III. So, what are the signs that you’re in the Kingdom of Jesus?

  1. You don’t melt down when the troubles come
  2. You have become spiritually poor yourself
  3. You care about the poor and marginalized
  4. It’s what you do with your money
    1. This is why I included vv. 30-35
    2. If anyone doesn’t give money you’ve lent them, you shouldn’t ask for it back.
    3. This is not talking about giving to everyone who asks of you on the street.
    4. The word “give” used here is the word for “lending.”
  5. In those days, if someone came to you and asked for a loan, it usually meant they were in real trouble. And whether or not you gave to them depended on the Greco-Roman patronage system.
    1. If a patron had a request for a loan, the patron who was smart and saavy would be happy to have someone owe them if they could get a future favor from them.
    2. Jesus is blowing that up here, saying, “How dare you use the patronage system!”

Required action 1
Print the passage of the outline on the Kingdom of Jesus from "1. You don’t" to "for it back." word for word.

Input material

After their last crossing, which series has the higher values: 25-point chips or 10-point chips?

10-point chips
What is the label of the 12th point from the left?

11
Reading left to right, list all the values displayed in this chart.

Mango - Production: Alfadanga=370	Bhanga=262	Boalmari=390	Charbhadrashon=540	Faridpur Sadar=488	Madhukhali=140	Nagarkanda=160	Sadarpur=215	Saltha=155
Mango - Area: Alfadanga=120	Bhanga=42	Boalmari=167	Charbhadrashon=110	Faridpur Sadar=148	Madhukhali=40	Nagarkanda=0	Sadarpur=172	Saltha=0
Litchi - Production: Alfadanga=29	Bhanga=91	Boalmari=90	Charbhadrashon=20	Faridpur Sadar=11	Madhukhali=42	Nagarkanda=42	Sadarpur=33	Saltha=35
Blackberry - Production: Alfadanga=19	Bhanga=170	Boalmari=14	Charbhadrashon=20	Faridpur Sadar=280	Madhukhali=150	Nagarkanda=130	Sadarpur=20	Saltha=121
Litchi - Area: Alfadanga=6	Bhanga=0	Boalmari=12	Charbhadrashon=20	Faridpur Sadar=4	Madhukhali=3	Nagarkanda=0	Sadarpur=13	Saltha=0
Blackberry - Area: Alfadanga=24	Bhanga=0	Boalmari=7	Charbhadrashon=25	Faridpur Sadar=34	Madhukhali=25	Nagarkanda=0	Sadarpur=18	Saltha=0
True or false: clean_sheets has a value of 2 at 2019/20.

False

---

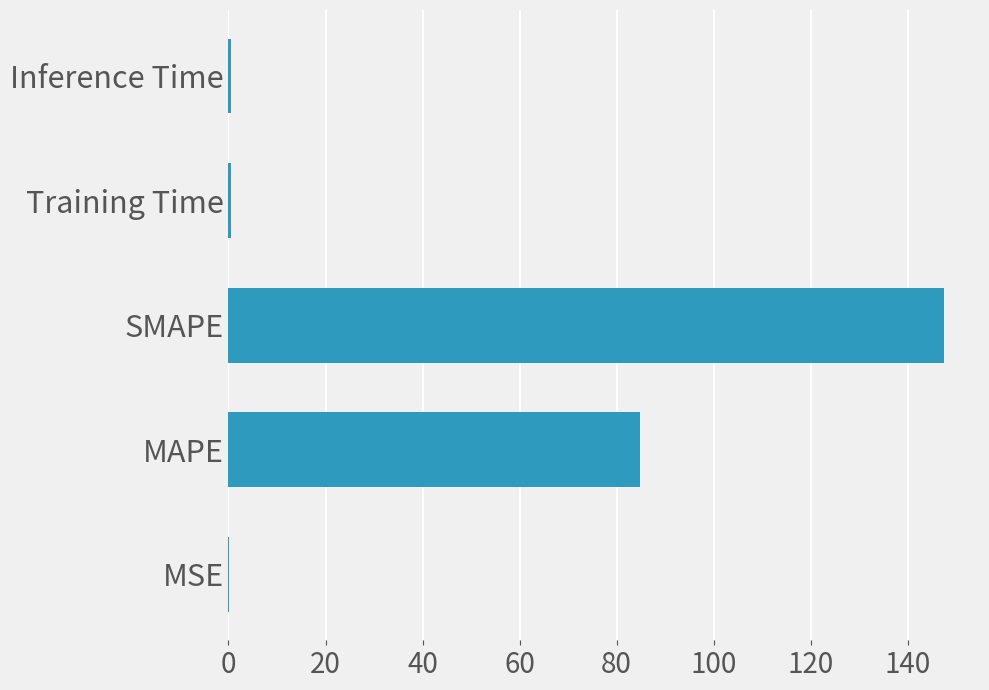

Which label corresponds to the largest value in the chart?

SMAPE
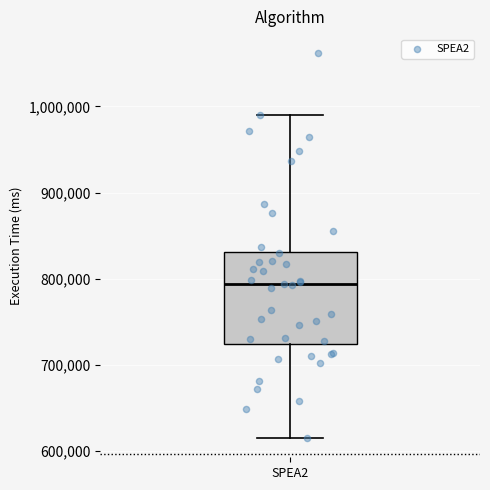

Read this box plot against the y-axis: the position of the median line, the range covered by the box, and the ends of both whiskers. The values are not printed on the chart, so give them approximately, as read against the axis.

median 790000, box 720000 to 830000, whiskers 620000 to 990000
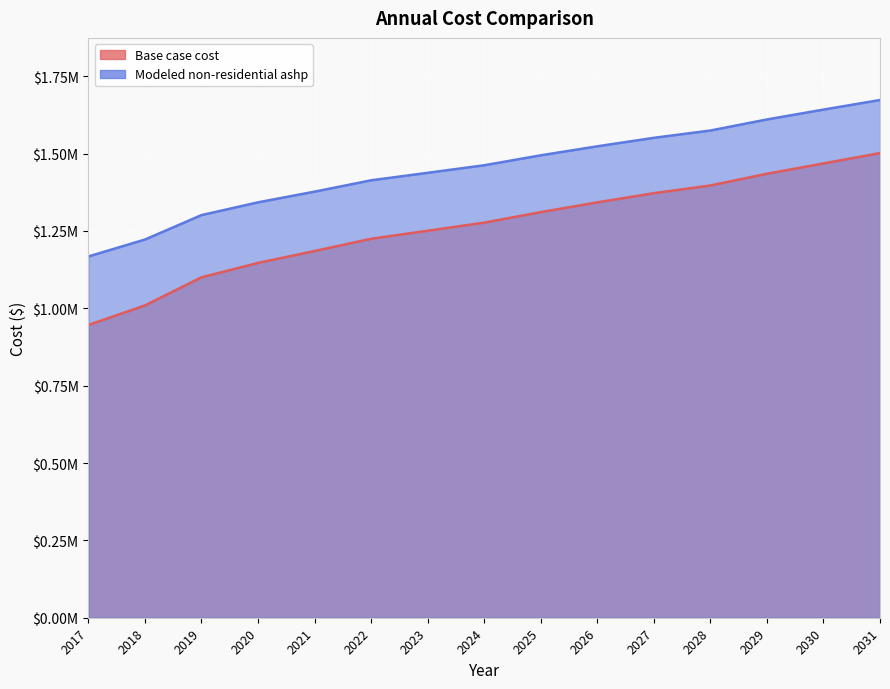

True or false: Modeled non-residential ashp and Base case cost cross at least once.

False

Required action 2
Output the lines of the entries from the line with "After their last" to the line with "Reading left to", both included, reproducing each one verbatim.

Worked solution 1
1. You don’t melt down when the troubles come
  2. You have become spiritually poor yourself
  3. You care about the poor and marginalized
  4. It’s what you do with your money
    1. This is why I included vv. 30-35
    2. If anyone doesn’t give money you’ve lent them, you shouldn’t ask for it back.

Worked solution 2
After their last crossing, which series has the higher values: 25-point chips or 10-point chips?

10-point chips
What is the label of the 12th point from the left?

11
Reading left to right, list all the values displayed in this chart.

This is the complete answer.